Michael Johnson
Technical Editor
October 10, 2016

Coyote swaps are all the rage these days. You’re either building one, or you wish you were. Well, cementing his candidacy for “Father of the Year” is Evansville, Indiana’s David Smith. He has owned many wicked Mustangs, and he and daughter Courtney worked together on this Coyote-swap 1990 Mustang LX coupe. And guess what, she uses the car as her daily while attending Western Kentucky University in Bowling Green, Kentucky. Yes, we’re jealous.

First of all, the LX is a black-on-black, no-option coupe, and yes, it was originally a 5.0 car. Just those words have us salivating, but to this David and Courtney added an F150 Coyote engine and computer with a homemade control pack and wiring harness. David dropped the engine in via a TeamZ tubular K-member, a 2003 Cobra steering rack with Fox tie rod ends, a New Edge hydroboost setup, BBK Performance long-tube swap headers and X-pipe, and a Magnaflow exhaust.

The Coyote swap was tuned by Blankenship Tuning and Performance’s Lee Blankenship, and uses an F150 engine and computer with a custom control pack and harness.

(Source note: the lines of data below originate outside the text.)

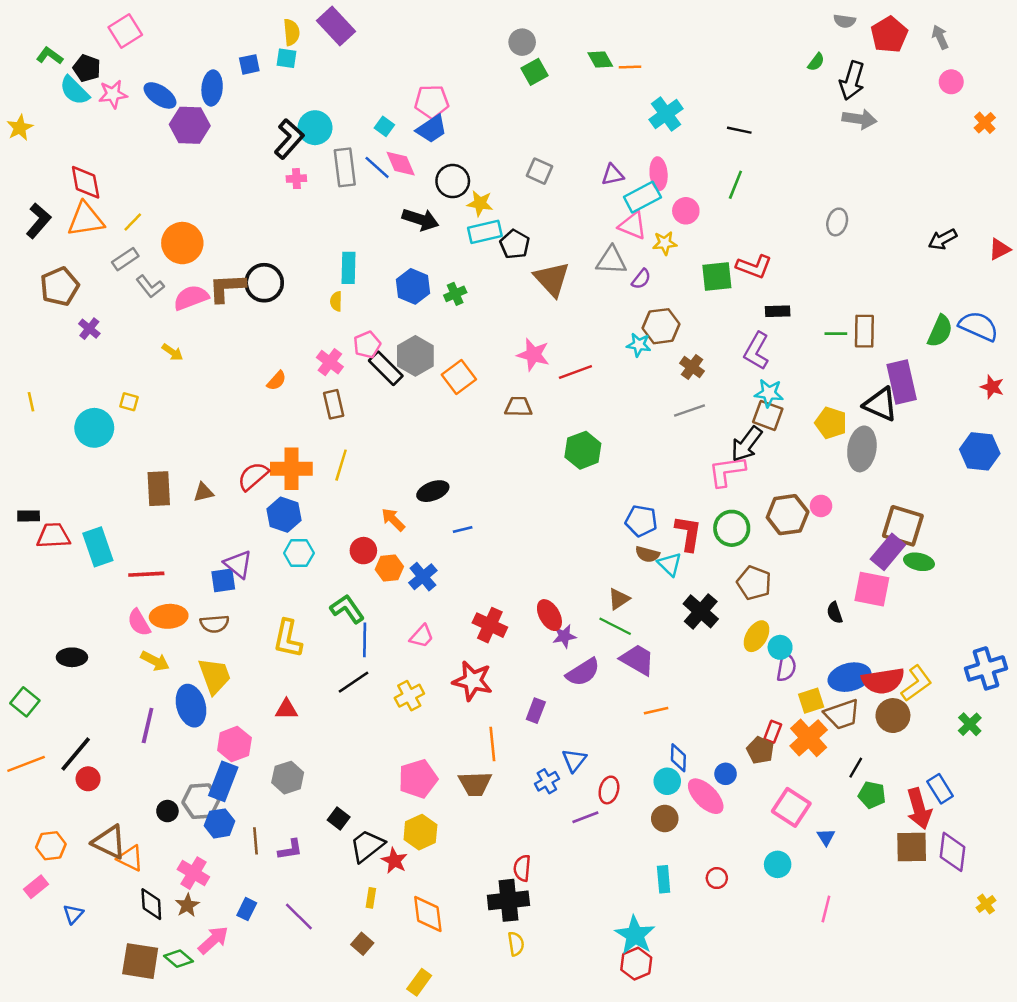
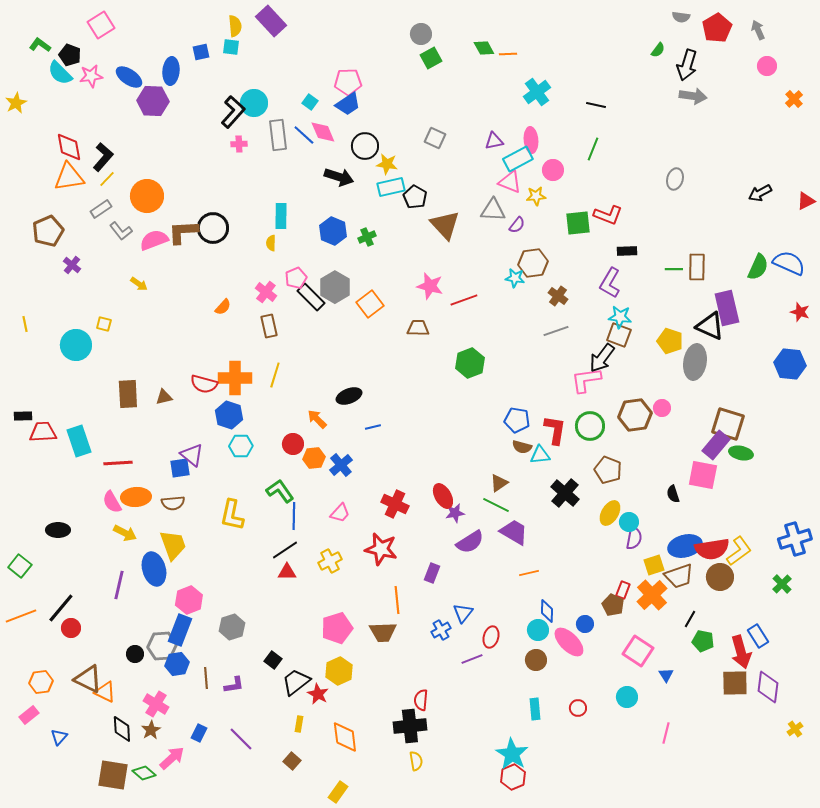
black L-shape: (38, 221) -> (103, 157), moved
red semicircle: (253, 476) -> (204, 384), turned -124
cyan triangle: (670, 564) -> (540, 455), turned -50
red triangle: (286, 709) -> (287, 572), moved

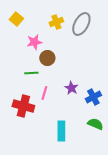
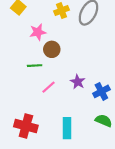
pink line: (44, 93) -> (49, 87), turned 32
red cross: (23, 106) -> (26, 126), moved

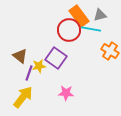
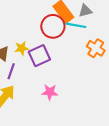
purple square: (56, 58) -> (39, 56), turned 30
yellow star: (39, 66) -> (22, 48), moved

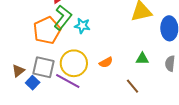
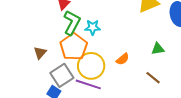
orange pentagon: (47, 30) -> (74, 47), moved
gray square: (44, 67) -> (62, 75), turned -35
brown triangle: (18, 71) -> (40, 53), moved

The engine uses a C&L intake for cold air induction, while a 2003 Cobra radiator and fan keeps the Coyote cool. All said and done, the combo is good for right around 400-rwhp.

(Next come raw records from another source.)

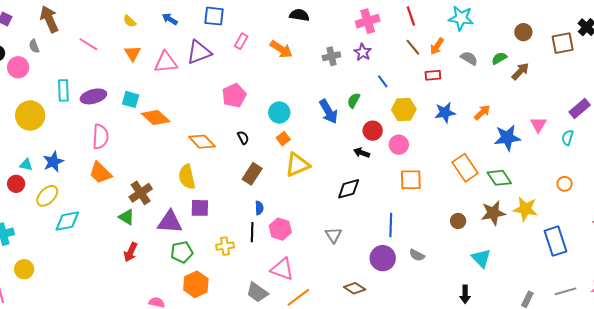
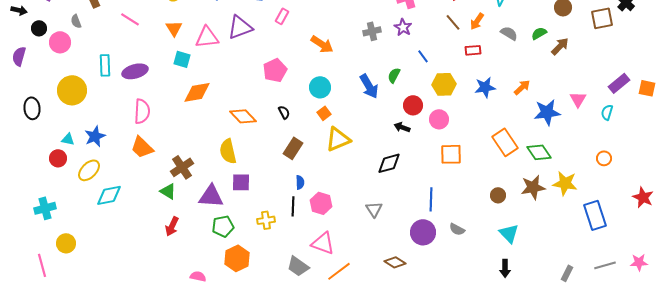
orange arrow: (281, 49) -> (322, 44), moved
cyan square: (131, 99) -> (182, 59), moved
orange diamond: (156, 118) -> (197, 92), turned -52
cyan triangle: (481, 258) -> (509, 233), moved

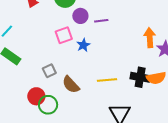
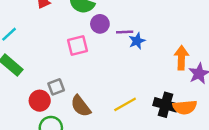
blue star: (83, 45) -> (137, 41), moved
yellow line: (107, 80) -> (125, 104), turned -30
red circle: (36, 96) -> (40, 101), moved

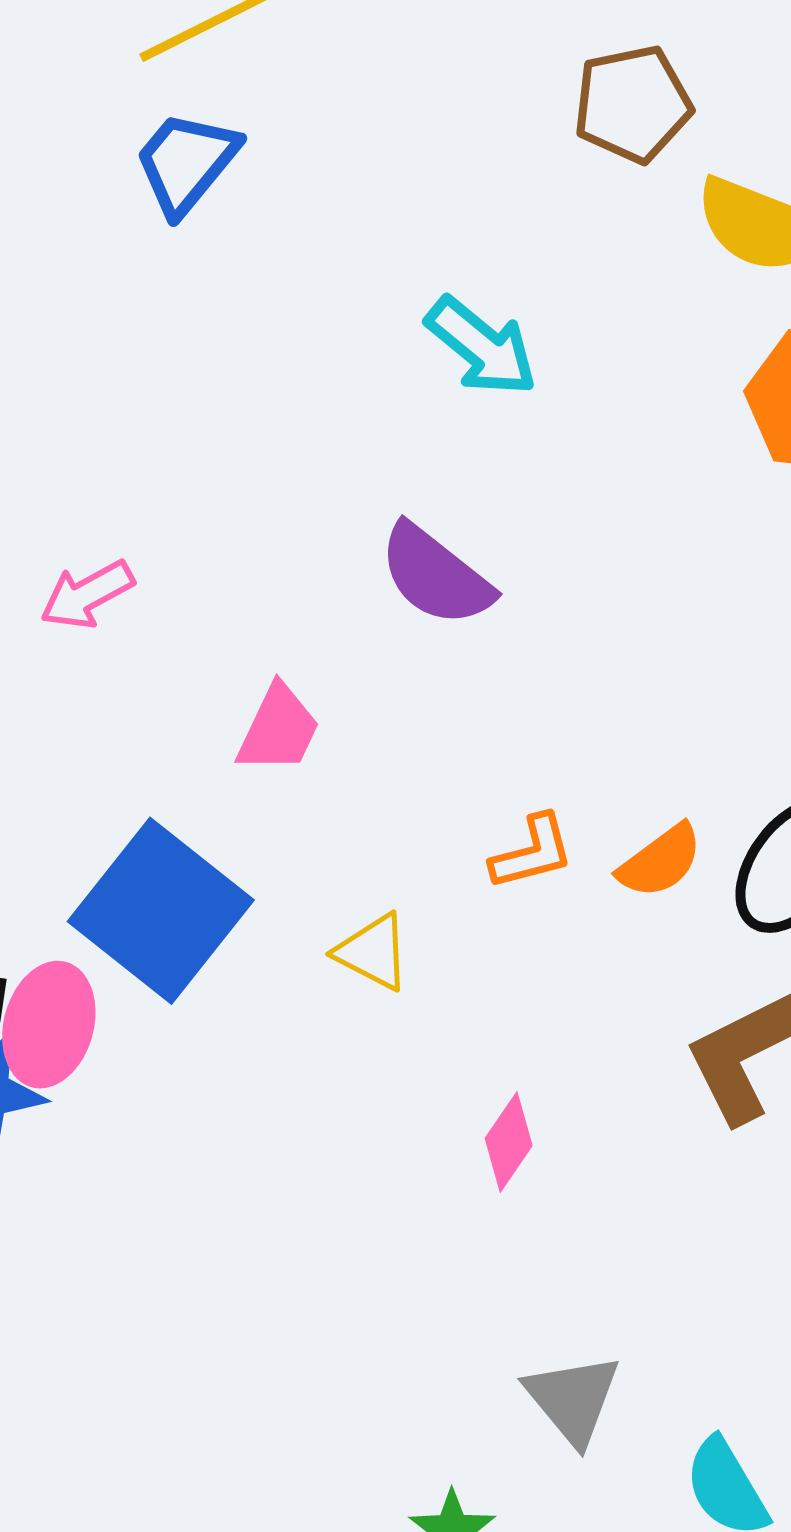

Behind the Coyote is a 2003 Mach 1 clutch and flywheel, a 3650 five-speed, and a Stifflers transmission crossmember. Out back is an 8.8 with welded tubes, a 2003 Cobra differential, Moser 31-spline axles, and a 3.73 gear. Shocks and struts are from Strange Engineering, while the return-style fuel system consists of a Fox tank, a 255-lph pump, and SN95 fuel lines.

The LX is a no-option car, so it features manual windows, and with the Coyote-swap, it also lacks A/C. Courtney would like that to change this summer, however. Since the two added a hydroboost system to the car, Courtney does get to enjoy power steering and brakes. The LX’s six-point roll bar is a custom unit from Rhodes Custom Auto and Collision in Townsend, Delaware, and as you can see, features swing out door bars for easy entry and exit on daily trips to class. Courtney uses Auto Meter gauges to make sure everything’s copasetic under the stock hood.

As you can see, the car is 5-lug swapped, as well, using 1994-1995 spindles, New Edge brakes front and back with North Race Cars caliper brackets in the rear, and finished off with 1999 Cobra wheels.

“Courtney drives it daily to college,” David says. Courtney is a junior at Western Kentucky, majoring in electrical engineering. She has even been interning at Bowling Green Metal Forming while she attends Western.

Way to go, Courtney. We’re still jealous of your ride, too.